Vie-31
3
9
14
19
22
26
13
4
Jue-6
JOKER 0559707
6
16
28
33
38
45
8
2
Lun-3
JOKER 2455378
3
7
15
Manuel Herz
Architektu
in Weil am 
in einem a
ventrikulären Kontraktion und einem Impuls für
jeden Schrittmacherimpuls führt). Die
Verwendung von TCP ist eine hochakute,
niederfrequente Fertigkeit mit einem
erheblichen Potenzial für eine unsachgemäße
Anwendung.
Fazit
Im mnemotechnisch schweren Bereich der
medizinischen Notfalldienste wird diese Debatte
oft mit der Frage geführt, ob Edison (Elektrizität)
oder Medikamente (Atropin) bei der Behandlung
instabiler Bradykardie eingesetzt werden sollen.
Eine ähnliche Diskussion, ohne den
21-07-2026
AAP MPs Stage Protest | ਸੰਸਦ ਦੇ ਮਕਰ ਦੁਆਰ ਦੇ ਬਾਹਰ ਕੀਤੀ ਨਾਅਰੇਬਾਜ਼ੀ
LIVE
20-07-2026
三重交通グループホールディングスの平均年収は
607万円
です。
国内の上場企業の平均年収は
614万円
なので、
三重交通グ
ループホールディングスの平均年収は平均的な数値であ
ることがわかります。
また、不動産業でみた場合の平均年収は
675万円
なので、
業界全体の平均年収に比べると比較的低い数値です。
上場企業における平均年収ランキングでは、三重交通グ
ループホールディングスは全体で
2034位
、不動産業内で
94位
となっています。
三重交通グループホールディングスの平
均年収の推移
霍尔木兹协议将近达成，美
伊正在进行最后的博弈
════
Work required: The material should be transcribed exactly, every line included.

Solution for this problem:
Vie-31
3
9
14
19
22
26
13
4
Jue-6
JOKER 0559707
6
16
28
33
38
45
8
2
Lun-3
JOKER 2455378
3
7
15
Manuel Herz
Architektu
in Weil am 
in einem a
ventrikulären Kontraktion und einem Impuls für
jeden Schrittmacherimpuls führt). Die
Verwendung von TCP ist eine hochakute,
niederfrequente Fertigkeit mit einem
erheblichen Potenzial für eine unsachgemäße
Anwendung.
Fazit
Im mnemotechnisch schweren Bereich der
medizinischen Notfalldienste wird diese Debatte
oft mit der Frage geführt, ob Edison (Elektrizität)
oder Medikamente (Atropin) bei der Behandlung
instabiler Bradykardie eingesetzt werden sollen.
Eine ähnliche Diskussion, ohne den
21-07-2026
AAP MPs Stage Protest | ਸੰਸਦ ਦੇ ਮਕਰ ਦੁਆਰ ਦੇ ਬਾਹਰ ਕੀਤੀ ਨਾਅਰੇਬਾਜ਼ੀ
LIVE
20-07-2026
三重交通グループホールディングスの平均年収は
607万円
です。
国内の上場企業の平均年収は
614万円
なので、
三重交通グ
ループホールディングスの平均年収は平均的な数値であ
ることがわかります。
また、不動産業でみた場合の平均年収は
675万円
なので、
業界全体の平均年収に比べると比較的低い数値です。
上場企業における平均年収ランキングでは、三重交通グ
ループホールディングスは全体で
2034位
、不動産業内で
94位
となっています。
三重交通グループホールディングスの平
均年収の推移
霍尔木兹协议将近达成，美
伊正在进行最后的博弈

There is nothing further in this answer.